As promised, Janet Northrup read from Founding Women: Inspiration and Impact on Chautauqua and the Nation, a history of the Chautauqua movement in the United States. Of particular interest was hearing how the Temperance and Suffrage movements  found voice along with well-known male politicians like William Jennings Bryan. Such women as Susan B. Anthony (leader of the Suffragettes and the protagonist of Gertrude Stein’s and Virgil Thomson’s opera The Mother of Us All) spoke to the public at a time when American women were prohibited from such activity.

In Chautauqua, New York, where the Chautauqua movement began and spread throughout the United States including Glen Echo Park, Maryland, (only ten minutes from the Café Muse location in Chevy Chase, Maryland), people have been gathering each summer for weeks of entertainment and intellectual lectures since 1874. You might say that when Chautauqua began, it was every bit as controversial as Burning Man, a temporary community that comes together each summer since 1986 for radical self-expression. However, the legally voiceless women of the Temperance movement, who came together at Chautauqua to address the problems of families starving because the male heads of households rarely made it home from the saloons with their paychecks, chose a radical and bold path of action for social good.

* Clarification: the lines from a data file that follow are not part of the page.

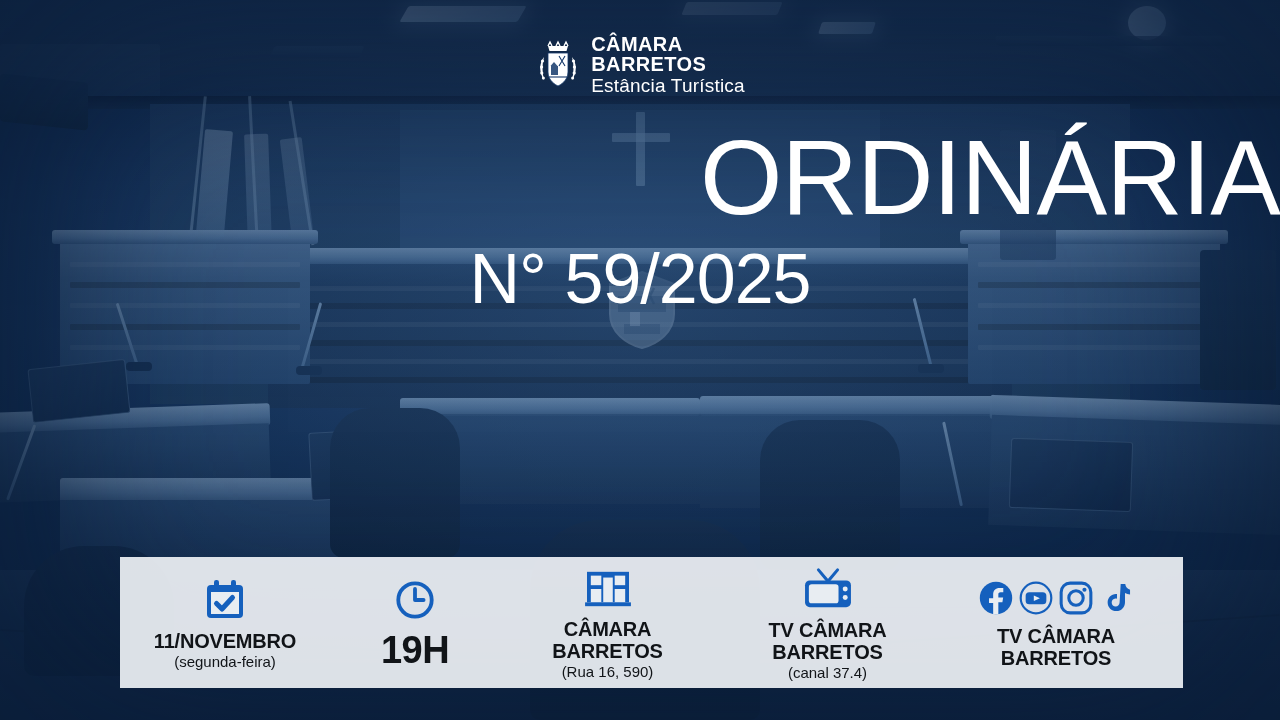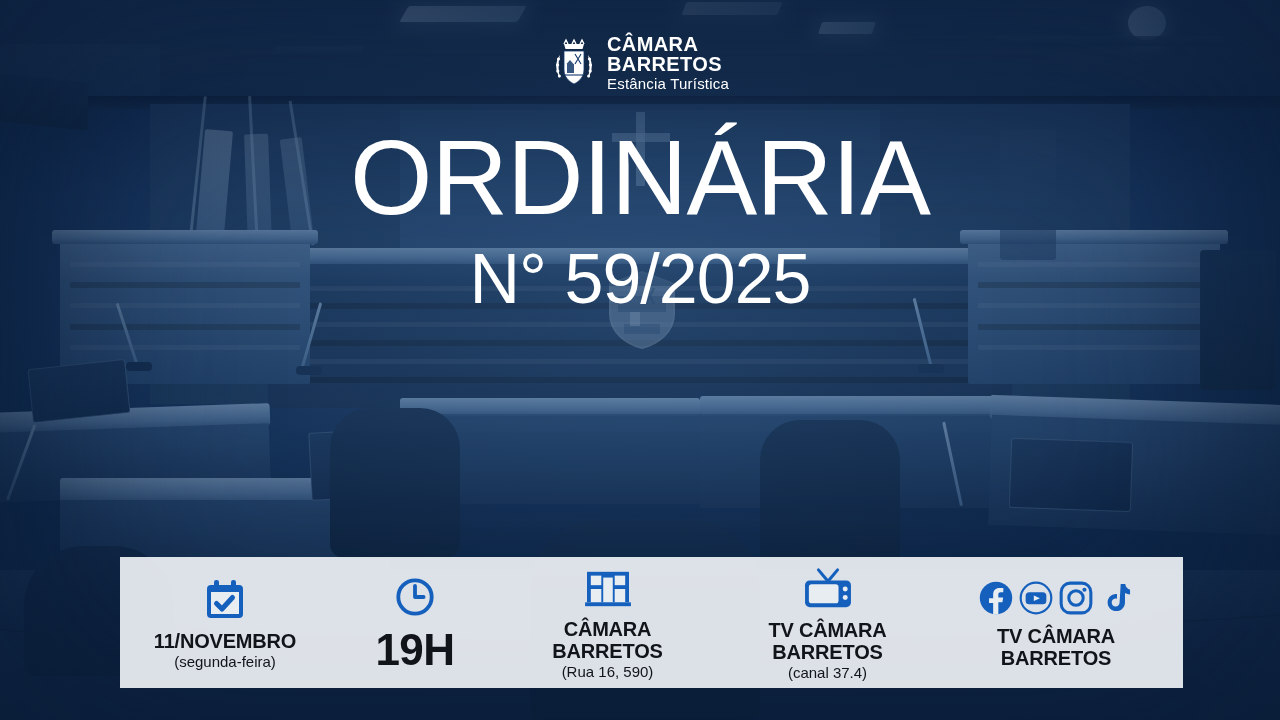"Estância Turística" .brand-l3 { font-size: 15px -> 19px }
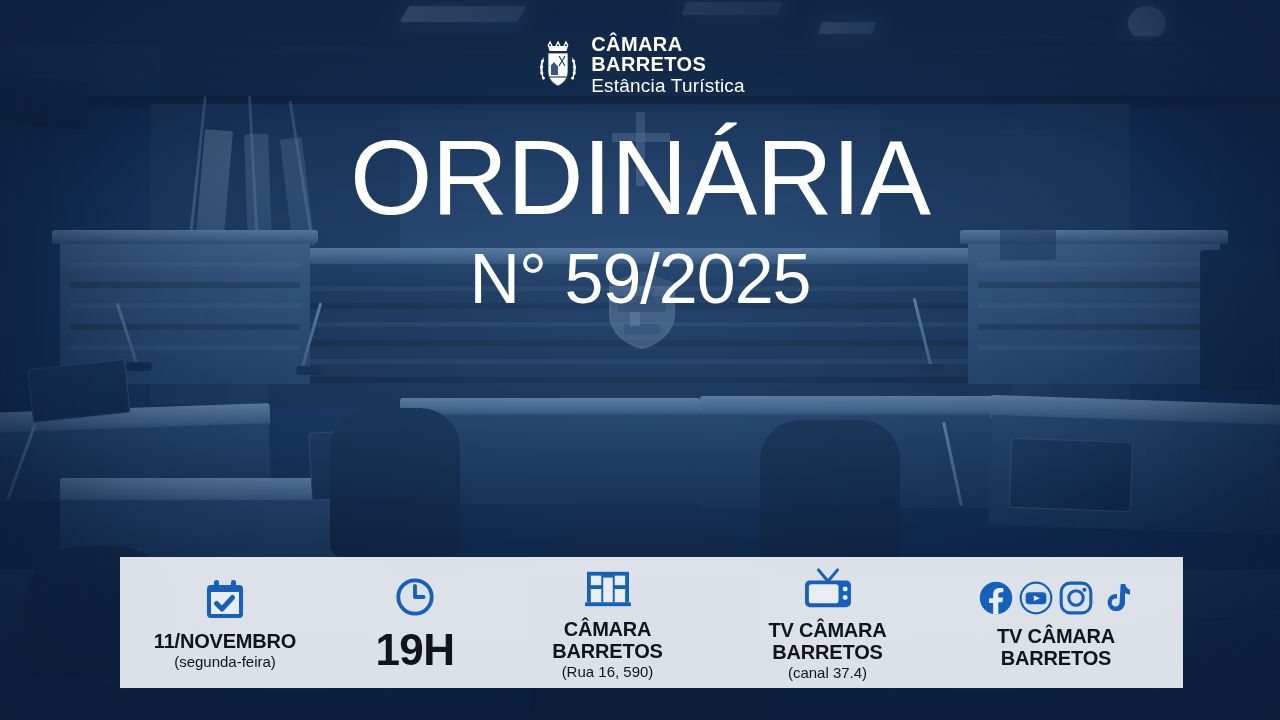"ORDINÁRIA" .t-ordinaria { text-align: none -> right }
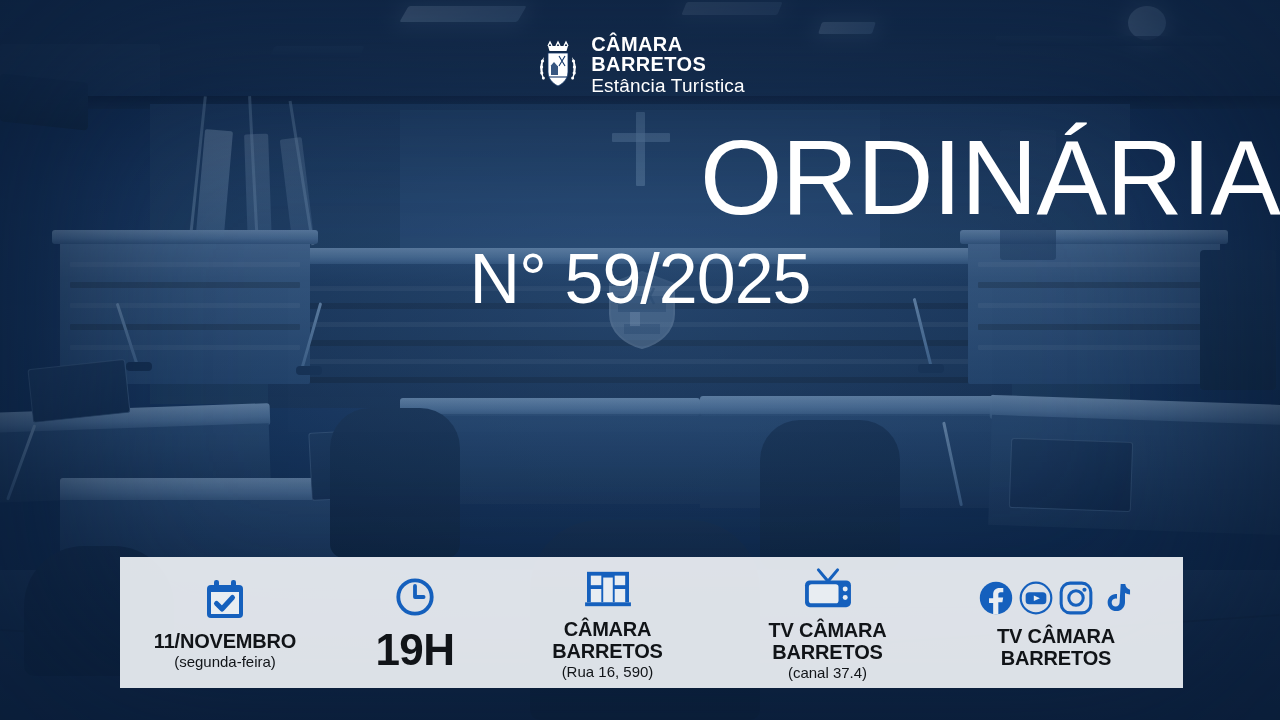"19H" .l1.big { font-size: 44px -> 38px }
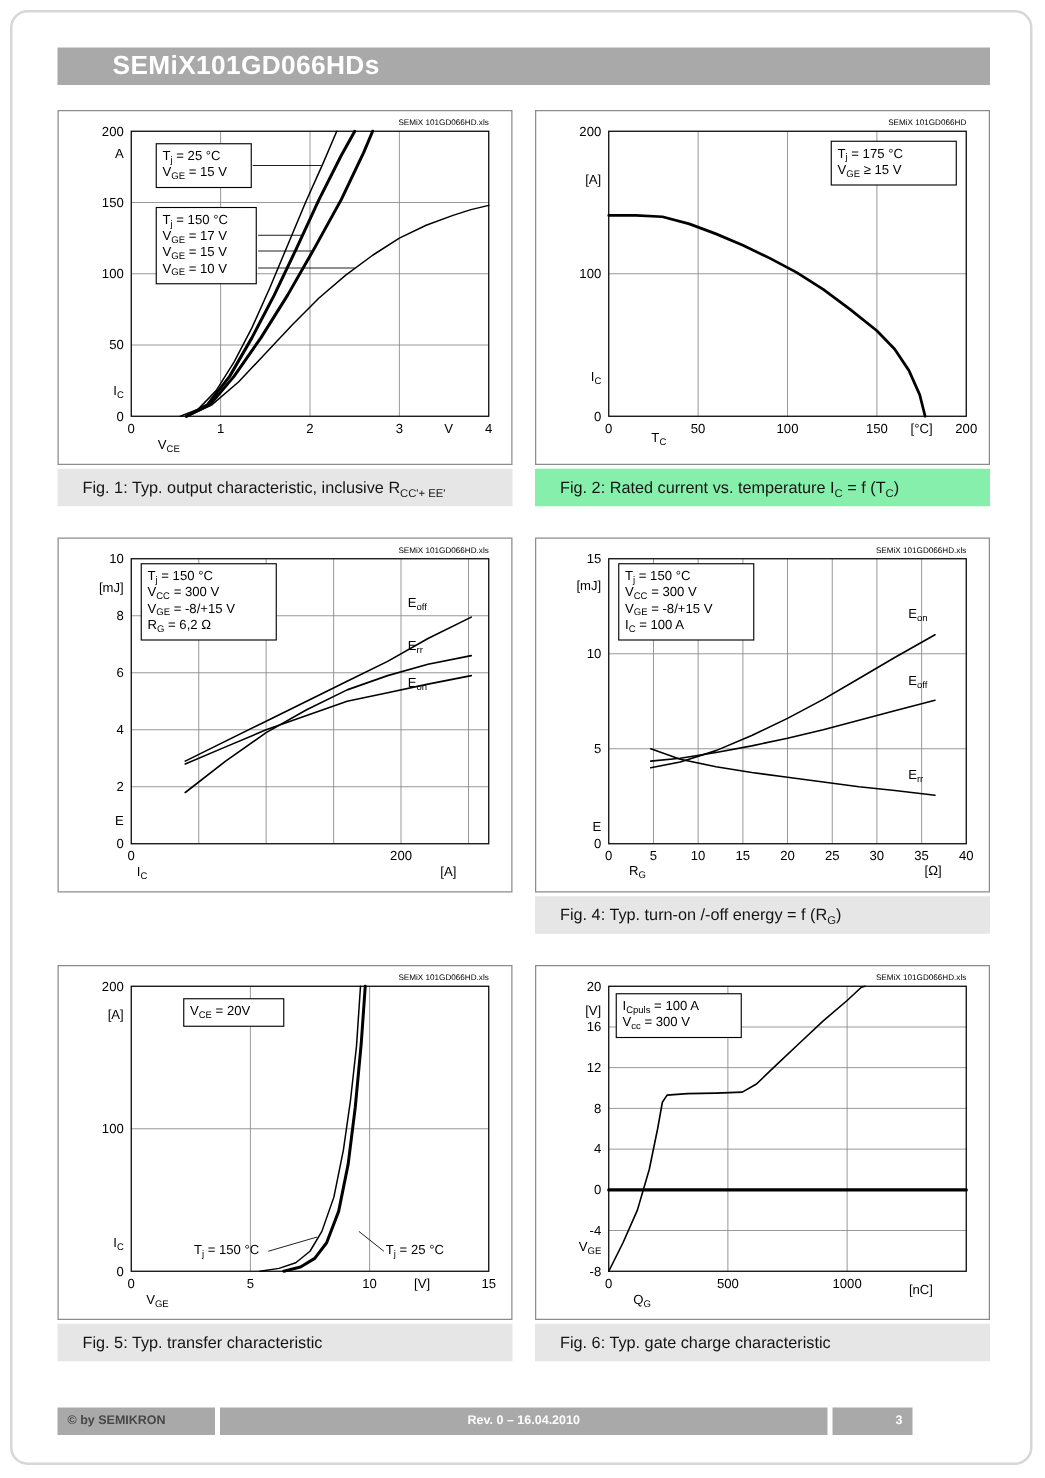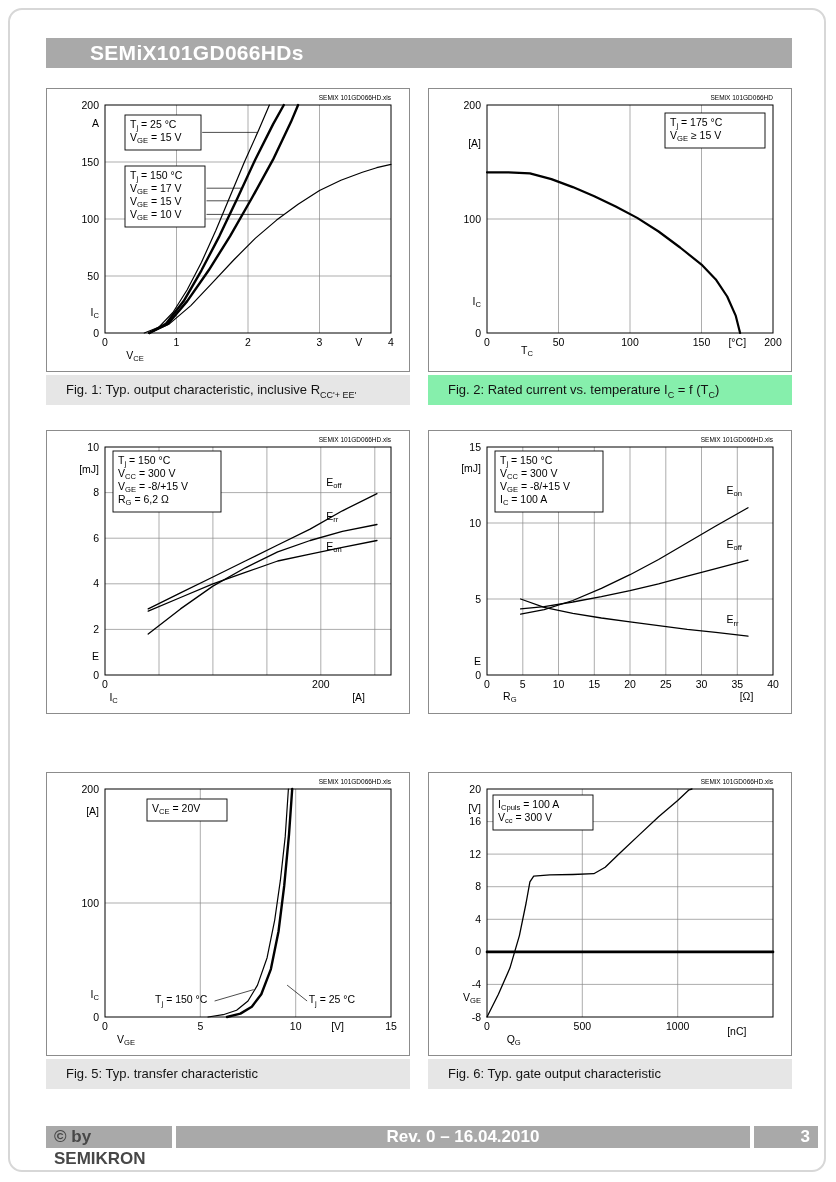"Fig. 4: Typ. turn-on /-off" div.caption { html: none -> <div>Fig. 4: Typ. turn-on /-off energy = f (R<sub>G</sub>)</div> }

Janet Northrup said she had not ever expected to write the history of any organization but she got into the project and her readings continue to unearth new historic data from audience members. She suggested that now is the time to step up to write histories for organizations that are 50 to 100 years old before the historical details are lost. As for Ms. Northrup, her next project is a children’s book.

Northrup has donated a copy of her book which will be presented to the library of the Friendship Heights Village Center.

Be sure to mark your calendar for November 4 when poets Idra Novey and Luis Alberto Ambroggio will read at Café Muse.